» **Task brief**
Output all the material that follows, exactly as given.

» **Listed records**
— begin —

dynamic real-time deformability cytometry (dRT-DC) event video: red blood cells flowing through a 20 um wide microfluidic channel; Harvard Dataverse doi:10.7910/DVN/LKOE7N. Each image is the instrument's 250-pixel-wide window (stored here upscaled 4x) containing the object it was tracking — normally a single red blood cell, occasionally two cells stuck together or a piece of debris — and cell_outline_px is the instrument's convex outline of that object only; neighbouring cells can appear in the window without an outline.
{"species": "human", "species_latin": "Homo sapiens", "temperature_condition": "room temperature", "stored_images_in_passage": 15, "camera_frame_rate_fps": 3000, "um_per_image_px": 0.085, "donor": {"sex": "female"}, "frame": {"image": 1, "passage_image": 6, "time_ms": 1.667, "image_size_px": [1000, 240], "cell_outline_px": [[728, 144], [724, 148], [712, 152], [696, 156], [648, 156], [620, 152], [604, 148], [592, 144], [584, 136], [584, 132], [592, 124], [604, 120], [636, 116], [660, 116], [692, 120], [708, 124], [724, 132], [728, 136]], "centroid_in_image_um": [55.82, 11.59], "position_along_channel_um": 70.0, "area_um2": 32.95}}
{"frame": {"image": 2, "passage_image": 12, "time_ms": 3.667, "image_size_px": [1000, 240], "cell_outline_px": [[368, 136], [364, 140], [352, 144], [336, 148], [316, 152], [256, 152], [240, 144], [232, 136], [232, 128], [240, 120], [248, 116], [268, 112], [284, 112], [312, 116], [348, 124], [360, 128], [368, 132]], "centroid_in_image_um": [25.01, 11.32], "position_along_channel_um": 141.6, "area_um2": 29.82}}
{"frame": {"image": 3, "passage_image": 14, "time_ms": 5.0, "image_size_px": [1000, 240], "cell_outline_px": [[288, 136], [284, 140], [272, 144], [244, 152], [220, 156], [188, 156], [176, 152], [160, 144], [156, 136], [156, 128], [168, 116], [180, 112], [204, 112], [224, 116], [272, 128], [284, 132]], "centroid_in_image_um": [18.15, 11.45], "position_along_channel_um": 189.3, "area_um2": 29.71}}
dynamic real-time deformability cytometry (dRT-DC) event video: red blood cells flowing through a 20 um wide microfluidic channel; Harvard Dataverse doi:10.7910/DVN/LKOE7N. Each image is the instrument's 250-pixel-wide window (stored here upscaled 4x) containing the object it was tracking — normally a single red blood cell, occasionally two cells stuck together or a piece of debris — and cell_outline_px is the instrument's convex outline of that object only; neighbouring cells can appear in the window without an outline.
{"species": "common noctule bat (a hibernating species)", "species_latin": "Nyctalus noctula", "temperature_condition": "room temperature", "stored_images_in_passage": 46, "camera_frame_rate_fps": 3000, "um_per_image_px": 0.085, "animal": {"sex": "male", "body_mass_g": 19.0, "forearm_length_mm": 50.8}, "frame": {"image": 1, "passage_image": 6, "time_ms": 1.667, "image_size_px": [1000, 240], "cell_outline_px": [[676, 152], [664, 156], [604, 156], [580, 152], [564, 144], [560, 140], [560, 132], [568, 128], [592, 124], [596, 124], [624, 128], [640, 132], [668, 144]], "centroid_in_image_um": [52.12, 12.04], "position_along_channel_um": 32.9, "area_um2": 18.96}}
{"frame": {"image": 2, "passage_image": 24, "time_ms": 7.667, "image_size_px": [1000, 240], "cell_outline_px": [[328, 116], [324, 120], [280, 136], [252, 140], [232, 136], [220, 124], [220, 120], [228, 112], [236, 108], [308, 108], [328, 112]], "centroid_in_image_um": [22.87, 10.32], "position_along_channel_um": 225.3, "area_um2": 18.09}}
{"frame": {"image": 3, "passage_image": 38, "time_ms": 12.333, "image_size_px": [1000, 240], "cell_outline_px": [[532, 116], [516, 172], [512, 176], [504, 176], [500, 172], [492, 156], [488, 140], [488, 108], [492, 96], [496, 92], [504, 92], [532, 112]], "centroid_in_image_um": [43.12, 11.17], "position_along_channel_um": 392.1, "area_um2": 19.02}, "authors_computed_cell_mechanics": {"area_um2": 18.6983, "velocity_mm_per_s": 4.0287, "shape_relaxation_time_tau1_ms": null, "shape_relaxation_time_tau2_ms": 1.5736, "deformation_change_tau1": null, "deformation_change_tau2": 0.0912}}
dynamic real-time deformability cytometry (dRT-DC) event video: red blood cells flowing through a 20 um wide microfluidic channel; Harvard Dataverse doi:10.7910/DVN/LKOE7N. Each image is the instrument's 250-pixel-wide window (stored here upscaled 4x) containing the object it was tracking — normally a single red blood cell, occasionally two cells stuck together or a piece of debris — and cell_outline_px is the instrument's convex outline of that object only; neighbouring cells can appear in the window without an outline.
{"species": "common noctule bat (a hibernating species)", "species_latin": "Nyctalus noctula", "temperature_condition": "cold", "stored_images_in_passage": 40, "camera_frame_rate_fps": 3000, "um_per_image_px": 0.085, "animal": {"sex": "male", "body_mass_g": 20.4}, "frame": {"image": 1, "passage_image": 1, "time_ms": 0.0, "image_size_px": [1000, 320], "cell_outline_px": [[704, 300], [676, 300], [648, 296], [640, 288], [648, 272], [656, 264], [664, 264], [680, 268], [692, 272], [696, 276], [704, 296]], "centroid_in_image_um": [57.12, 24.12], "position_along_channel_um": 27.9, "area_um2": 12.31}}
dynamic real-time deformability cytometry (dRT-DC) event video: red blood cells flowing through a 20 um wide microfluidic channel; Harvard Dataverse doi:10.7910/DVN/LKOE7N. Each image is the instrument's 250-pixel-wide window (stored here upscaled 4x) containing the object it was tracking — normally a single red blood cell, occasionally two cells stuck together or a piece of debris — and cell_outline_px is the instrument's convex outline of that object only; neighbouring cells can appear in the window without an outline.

— end —

» **Answer to this exercise**
dynamic real-time deformability cytometry (dRT-DC) event video: red blood cells flowing through a 20 um wide microfluidic channel; Harvard Dataverse doi:10.7910/DVN/LKOE7N. Each image is the instrument's 250-pixel-wide window (stored here upscaled 4x) containing the object it was tracking — normally a single red blood cell, occasionally two cells stuck together or a piece of debris — and cell_outline_px is the instrument's convex outline of that object only; neighbouring cells can appear in the window without an outline.
{"species": "human", "species_latin": "Homo sapiens", "temperature_condition": "room temperature", "stored_images_in_passage": 15, "camera_frame_rate_fps": 3000, "um_per_image_px": 0.085, "donor": {"sex": "female"}, "frame": {"image": 1, "passage_image": 6, "time_ms": 1.667, "image_size_px": [1000, 240], "cell_outline_px": [[728, 144], [724, 148], [712, 152], [696, 156], [648, 156], [620, 152], [604, 148], [592, 144], [584, 136], [584, 132], [592, 124], [604, 120], [636, 116], [660, 116], [692, 120], [708, 124], [724, 132], [728, 136]], "centroid_in_image_um": [55.82, 11.59], "position_along_channel_um": 70.0, "area_um2": 32.95}}
{"frame": {"image": 2, "passage_image": 12, "time_ms": 3.667, "image_size_px": [1000, 240], "cell_outline_px": [[368, 136], [364, 140], [352, 144], [336, 148], [316, 152], [256, 152], [240, 144], [232, 136], [232, 128], [240, 120], [248, 116], [268, 112], [284, 112], [312, 116], [348, 124], [360, 128], [368, 132]], "centroid_in_image_um": [25.01, 11.32], "position_along_channel_um": 141.6, "area_um2": 29.82}}
{"frame": {"image": 3, "passage_image": 14, "time_ms": 5.0, "image_size_px": [1000, 240], "cell_outline_px": [[288, 136], [284, 140], [272, 144], [244, 152], [220, 156], [188, 156], [176, 152], [160, 144], [156, 136], [156, 128], [168, 116], [180, 112], [204, 112], [224, 116], [272, 128], [284, 132]], "centroid_in_image_um": [18.15, 11.45], "position_along_channel_um": 189.3, "area_um2": 29.71}}
dynamic real-time deformability cytometry (dRT-DC) event video: red blood cells flowing through a 20 um wide microfluidic channel; Harvard Dataverse doi:10.7910/DVN/LKOE7N. Each image is the instrument's 250-pixel-wide window (stored here upscaled 4x) containing the object it was tracking — normally a single red blood cell, occasionally two cells stuck together or a piece of debris — and cell_outline_px is the instrument's convex outline of that object only; neighbouring cells can appear in the window without an outline.
{"species": "common noctule bat (a hibernating species)", "species_latin": "Nyctalus noctula", "temperature_condition": "room temperature", "stored_images_in_passage": 46, "camera_frame_rate_fps": 3000, "um_per_image_px": 0.085, "animal": {"sex": "male", "body_mass_g": 19.0, "forearm_length_mm": 50.8}, "frame": {"image": 1, "passage_image": 6, "time_ms": 1.667, "image_size_px": [1000, 240], "cell_outline_px": [[676, 152], [664, 156], [604, 156], [580, 152], [564, 144], [560, 140], [560, 132], [568, 128], [592, 124], [596, 124], [624, 128], [640, 132], [668, 144]], "centroid_in_image_um": [52.12, 12.04], "position_along_channel_um": 32.9, "area_um2": 18.96}}
{"frame": {"image": 2, "passage_image": 24, "time_ms": 7.667, "image_size_px": [1000, 240], "cell_outline_px": [[328, 116], [324, 120], [280, 136], [252, 140], [232, 136], [220, 124], [220, 120], [228, 112], [236, 108], [308, 108], [328, 112]], "centroid_in_image_um": [22.87, 10.32], "position_along_channel_um": 225.3, "area_um2": 18.09}}
{"frame": {"image": 3, "passage_image": 38, "time_ms": 12.333, "image_size_px": [1000, 240], "cell_outline_px": [[532, 116], [516, 172], [512, 176], [504, 176], [500, 172], [492, 156], [488, 140], [488, 108], [492, 96], [496, 92], [504, 92], [532, 112]], "centroid_in_image_um": [43.12, 11.17], "position_along_channel_um": 392.1, "area_um2": 19.02}, "authors_computed_cell_mechanics": {"area_um2": 18.6983, "velocity_mm_per_s": 4.0287, "shape_relaxation_time_tau1_ms": null, "shape_relaxation_time_tau2_ms": 1.5736, "deformation_change_tau1": null, "deformation_change_tau2": 0.0912}}
dynamic real-time deformability cytometry (dRT-DC) event video: red blood cells flowing through a 20 um wide microfluidic channel; Harvard Dataverse doi:10.7910/DVN/LKOE7N. Each image is the instrument's 250-pixel-wide window (stored here upscaled 4x) containing the object it was tracking — normally a single red blood cell, occasionally two cells stuck together or a piece of debris — and cell_outline_px is the instrument's convex outline of that object only; neighbouring cells can appear in the window without an outline.
{"species": "common noctule bat (a hibernating species)", "species_latin": "Nyctalus noctula", "temperature_condition": "cold", "stored_images_in_passage": 40, "camera_frame_rate_fps": 3000, "um_per_image_px": 0.085, "animal": {"sex": "male", "body_mass_g": 20.4}, "frame": {"image": 1, "passage_image": 1, "time_ms": 0.0, "image_size_px": [1000, 320], "cell_outline_px": [[704, 300], [676, 300], [648, 296], [640, 288], [648, 272], [656, 264], [664, 264], [680, 268], [692, 272], [696, 276], [704, 296]], "centroid_in_image_um": [57.12, 24.12], "position_along_channel_um": 27.9, "area_um2": 12.31}}
dynamic real-time deformability cytometry (dRT-DC) event video: red blood cells flowing through a 20 um wide microfluidic channel; Harvard Dataverse doi:10.7910/DVN/LKOE7N. Each image is the instrument's 250-pixel-wide window (stored here upscaled 4x) containing the object it was tracking — normally a single red blood cell, occasionally two cells stuck together or a piece of debris — and cell_outline_px is the instrument's convex outline of that object only; neighbouring cells can appear in the window without an outline.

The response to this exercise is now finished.